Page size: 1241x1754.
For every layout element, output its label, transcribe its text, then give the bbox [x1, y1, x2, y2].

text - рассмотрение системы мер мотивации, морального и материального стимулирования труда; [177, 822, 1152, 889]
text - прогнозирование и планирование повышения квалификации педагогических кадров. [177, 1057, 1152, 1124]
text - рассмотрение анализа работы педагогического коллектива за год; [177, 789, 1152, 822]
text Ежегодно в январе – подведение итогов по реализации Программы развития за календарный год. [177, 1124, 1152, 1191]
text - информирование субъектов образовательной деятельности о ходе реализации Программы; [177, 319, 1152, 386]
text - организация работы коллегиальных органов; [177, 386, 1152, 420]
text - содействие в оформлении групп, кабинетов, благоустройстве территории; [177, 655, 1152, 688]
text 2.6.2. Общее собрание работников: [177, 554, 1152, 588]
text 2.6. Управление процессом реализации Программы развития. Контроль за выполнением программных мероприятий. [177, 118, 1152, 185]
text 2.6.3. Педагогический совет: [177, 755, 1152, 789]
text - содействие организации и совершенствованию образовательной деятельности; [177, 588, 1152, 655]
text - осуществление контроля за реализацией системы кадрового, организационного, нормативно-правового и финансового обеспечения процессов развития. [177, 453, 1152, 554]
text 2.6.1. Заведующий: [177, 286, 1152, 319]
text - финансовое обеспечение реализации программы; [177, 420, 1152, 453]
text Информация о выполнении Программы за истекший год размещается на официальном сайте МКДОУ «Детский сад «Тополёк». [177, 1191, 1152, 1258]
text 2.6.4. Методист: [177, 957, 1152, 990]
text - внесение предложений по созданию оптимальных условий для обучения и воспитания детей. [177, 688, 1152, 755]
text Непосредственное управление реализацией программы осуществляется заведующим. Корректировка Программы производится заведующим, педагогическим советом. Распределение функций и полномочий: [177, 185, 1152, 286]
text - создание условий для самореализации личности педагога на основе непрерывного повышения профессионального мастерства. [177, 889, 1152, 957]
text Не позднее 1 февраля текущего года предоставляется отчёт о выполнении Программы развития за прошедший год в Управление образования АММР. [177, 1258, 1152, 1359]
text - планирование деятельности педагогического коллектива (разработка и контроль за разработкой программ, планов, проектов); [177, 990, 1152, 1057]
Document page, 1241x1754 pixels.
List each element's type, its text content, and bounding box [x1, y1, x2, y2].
····················
■ **TASK TO CARRY OUT**: Copy down the whole of the data above, matching it exactly.

■ **RESPONSE TO THIS EXERCISE**:
Page size: 1241x1754.
For every layout element, output its label, transcribe its text, then give the bbox [x1, y1, x2, y2].

text - рассмотрение системы мер мотивации, морального и материального стимулирования труда; [177, 822, 1152, 889]
text - прогнозирование и планирование повышения квалификации педагогических кадров. [177, 1057, 1152, 1124]
text - рассмотрение анализа работы педагогического коллектива за год; [177, 789, 1152, 822]
text Ежегодно в январе – подведение итогов по реализации Программы развития за календарный год. [177, 1124, 1152, 1191]
text - информирование субъектов образовательной деятельности о ходе реализации Программы; [177, 319, 1152, 386]
text - организация работы коллегиальных органов; [177, 386, 1152, 420]
text - содействие в оформлении групп, кабинетов, благоустройстве территории; [177, 655, 1152, 688]
text 2.6.2. Общее собрание работников: [177, 554, 1152, 588]
text 2.6. Управление процессом реализации Программы развития. Контроль за выполнением программных мероприятий. [177, 118, 1152, 185]
text 2.6.3. Педагогический совет: [177, 755, 1152, 789]
text - содействие организации и совершенствованию образовательной деятельности; [177, 588, 1152, 655]
text - осуществление контроля за реализацией системы кадрового, организационного, нормативно-правового и финансового обеспечения процессов развития. [177, 453, 1152, 554]
text 2.6.1. Заведующий: [177, 286, 1152, 319]
text - финансовое обеспечение реализации программы; [177, 420, 1152, 453]
text Информация о выполнении Программы за истекший год размещается на официальном сайте МКДОУ «Детский сад «Тополёк». [177, 1191, 1152, 1258]
text 2.6.4. Методист: [177, 957, 1152, 990]
text - внесение предложений по созданию оптимальных условий для обучения и воспитания детей. [177, 688, 1152, 755]
text Непосредственное управление реализацией программы осуществляется заведующим. Корректировка Программы производится заведующим, педагогическим советом. Распределение функций и полномочий: [177, 185, 1152, 286]
text - создание условий для самореализации личности педагога на основе непрерывного повышения профессионального мастерства. [177, 889, 1152, 957]
text Не позднее 1 февраля текущего года предоставляется отчёт о выполнении Программы развития за прошедший год в Управление образования АММР. [177, 1258, 1152, 1359]
text - планирование деятельности педагогического коллектива (разработка и контроль за разработкой программ, планов, проектов); [177, 990, 1152, 1057]
Document page, 1241x1754 pixels.
List each element's type, its text content, and bounding box [x1, y1, x2, y2].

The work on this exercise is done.